1. ## Moving a Trigonometric function

y=d+sin(bx+c)

So if I have the equation:
sin(2x)=y; I know that the period will be pi. So the whole graph will occur between (0,0) and (pi,0)
Start at (0,0), Maximum (pi/4, 1); intercept at (pi/2, 0); Minimum (3Pi/4, -1); Intercept (pi,0)

Now if I have:
y=sin(x-(pi/4)) the graph gets shifted to the right pi/4 radians. So key points are
Start: (pi/4, 0); Maximum: (3pi/4, 1); Intercept: (5pi/4,0); minimum (7pi/4, -1); Complete (9pi/4,0)

If I put them together as Sin(2x-(pi/4)
Why does my horizontal shift get cut in half? Why does it not start at (pi/4)? Why does it start at (pi/8)? In my graphing calculator I see everything gets moved my (pi/8) when I have this equation.

2. Originally Posted by IDontunderstand
y=d+sin(bx+c)

So if I have the equation:
sin(2x)=y; I know that the period will be pi. So the whole graph will occur between (0,0) and (pi,0)
Start at (0,0), Maximum (pi/4, 1); intercept at (pi/2, 0); Minimum (3Pi/4, -1); Intercept (pi,0)

Now if I have:
y=sin(x-(pi/4)) the graph gets shifted to the right pi/4 radians. So key points are
Start: (pi/4, 0); Maximum: (3pi/4, 1); Intercept: (5pi/4,0); minimum (7pi/4, -1); Complete (9pi/4,0)

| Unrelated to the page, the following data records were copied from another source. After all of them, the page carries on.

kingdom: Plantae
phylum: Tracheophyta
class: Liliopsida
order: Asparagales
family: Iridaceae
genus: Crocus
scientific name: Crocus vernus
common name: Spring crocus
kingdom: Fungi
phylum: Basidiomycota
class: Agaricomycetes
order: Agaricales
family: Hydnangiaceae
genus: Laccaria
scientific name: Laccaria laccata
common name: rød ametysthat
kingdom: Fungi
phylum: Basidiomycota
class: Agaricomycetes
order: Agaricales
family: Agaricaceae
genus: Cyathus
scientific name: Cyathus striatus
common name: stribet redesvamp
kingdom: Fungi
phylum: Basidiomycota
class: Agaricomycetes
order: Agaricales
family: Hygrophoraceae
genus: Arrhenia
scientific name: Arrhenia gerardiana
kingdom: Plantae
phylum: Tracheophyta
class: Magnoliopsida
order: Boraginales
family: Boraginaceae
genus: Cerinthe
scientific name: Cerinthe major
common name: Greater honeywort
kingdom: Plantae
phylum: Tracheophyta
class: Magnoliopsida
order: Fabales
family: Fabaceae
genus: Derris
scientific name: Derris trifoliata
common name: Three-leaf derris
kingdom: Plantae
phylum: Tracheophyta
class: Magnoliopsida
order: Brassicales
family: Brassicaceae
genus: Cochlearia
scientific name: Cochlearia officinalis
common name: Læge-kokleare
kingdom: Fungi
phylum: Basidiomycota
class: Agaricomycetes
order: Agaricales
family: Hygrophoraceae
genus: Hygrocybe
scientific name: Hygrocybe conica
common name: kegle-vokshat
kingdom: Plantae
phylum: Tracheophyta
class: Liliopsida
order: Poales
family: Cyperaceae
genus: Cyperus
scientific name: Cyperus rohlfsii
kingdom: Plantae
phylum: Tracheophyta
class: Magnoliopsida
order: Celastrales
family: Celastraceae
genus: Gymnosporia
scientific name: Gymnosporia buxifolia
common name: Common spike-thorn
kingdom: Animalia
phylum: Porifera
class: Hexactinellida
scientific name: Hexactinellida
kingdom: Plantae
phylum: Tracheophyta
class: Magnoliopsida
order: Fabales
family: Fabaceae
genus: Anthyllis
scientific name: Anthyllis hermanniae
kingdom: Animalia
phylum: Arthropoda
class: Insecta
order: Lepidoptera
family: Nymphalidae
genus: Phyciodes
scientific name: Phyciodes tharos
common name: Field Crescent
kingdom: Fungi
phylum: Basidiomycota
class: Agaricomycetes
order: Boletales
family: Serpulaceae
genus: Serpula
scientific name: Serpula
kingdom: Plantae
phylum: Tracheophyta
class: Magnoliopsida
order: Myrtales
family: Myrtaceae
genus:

If I put them together as Sin(2x-(pi/4)
Why does my horizontal shift get cut in half? Why does it not start at (pi/4)? Why does it start at (pi/8)? In my graphing calculator I see everything gets moved my (pi/8) when I have this equation.
because ... $\displaystyle y = \sin\left[2\left(x - \frac{\pi}{8}\right)\right]$

3. Thanks, that makes perfect sence. I did not see it that way. Thank you so much.